What was clear, however, was that after a month of waiting, a governor’s decree, and the prospect of ever-lengthening timelines and logistical challenges to get everything back on track, the matter had largely been taken out of the organization’s hands.
The MHSAA’s executive committee voted 15-0 on Wednesday to cancel the rest of the season for powerlifting, baseball, softball, golf, track and field and tennis because of ongoing governmental restrictions related to the COVID-19 outbreak.
Hinton said the MHSAA had held out hope of resuming the season and drafted several contingency plans to make it happen if given the all clear. When Gov. Tate Reeves closed public schools for the rest of the 2019-20 academic year, however, those all became moot.
“We held on as long as we could. When you close school it’s a whole other matter,” Hinton said. “We discussed what would happen before (Wednesday). We tried to do everything we could to keep hope alive for all of our young people.”
Mississippi joined more than two dozen other states — including Louisiana, Alabama and Texas — that have canceled high school sports for the rest of the school year.

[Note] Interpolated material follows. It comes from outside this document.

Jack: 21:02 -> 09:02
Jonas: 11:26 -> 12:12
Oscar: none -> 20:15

Most of those decisions were made in conjunction with school closures mandated by their state governments.
Hinton, though, said a number of other factors went into the decision, such as availability of venues, travel, and the possibility of seasons extending deep into June. The latter, Hinton said, would have created a thorny and hidden administrative issue.
Athletic physicals are good for 12 months, and most of those done in Mississippi expire in May along with the traditional spring sports season. Extending the spring season beyond that, Hinton said, would have required thousands of athletes to be screened at a time when mass gatherings are forbidden and the healthcare system is taxed.

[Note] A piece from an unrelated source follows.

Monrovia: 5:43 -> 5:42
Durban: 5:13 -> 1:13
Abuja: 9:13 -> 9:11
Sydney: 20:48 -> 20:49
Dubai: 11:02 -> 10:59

Finding venues for competition also would have been a problem. Gov. Reeves’ order closed school buildings and facilities — meaning stadiums and fieldhouses as well. Many alternate venues such as city parks and golf courses are also closed under various local restrictions.
“The site was not the whole factor. You can play at home, or there might be parts of the state that’s had more cases than others, and people don’t want to go there and they don’t want you coming there,” Hinton said. “This wasn’t a ‘today’ decision.”
When the COVID-19 outbreak burst into national prominence in mid-March, the MHSAA initially suspended competition until March 29. That date was later extended to April 17 after Reeves closed public schools until that date.
The new key date in getting the state’s high school teams back on the field is June 1, when the 2020-21 academic year begins. Hinton said the MHSAA’s executive committee and medical advisory committees will continue to meet and issue guidelines to its nearly 200 member schools, but as of now teams in all sports will be free to conduct offseason workouts beginning on June 1.
During the summer, most teams meet several times per week for practices and scrimmages against other schools, or attend camps and tournaments. There are rules and limits to follow, but Hinton said it’s largely a hands-off period from the MHSAA’s vantage point.
“We let our schools do what they need to do in the summer. It helps all of our schools to set that date,” Hinton said.
After June 1, the next key date comes in late July when football practice is scheduled to begin. Hinton was hopeful that the coronavirus crisis will have abated by then, and the fall season can begin on schedule. No changes have yet been made to the 2020-21 schedule, and likely wouldn’t be until later this summer.
“I hope we’re kicking it off regularly like we should. Hopefully everything is over and done, and our schools have been able to get in regular routines. We haven’t changed anything looking toward the fall,” Hinton said.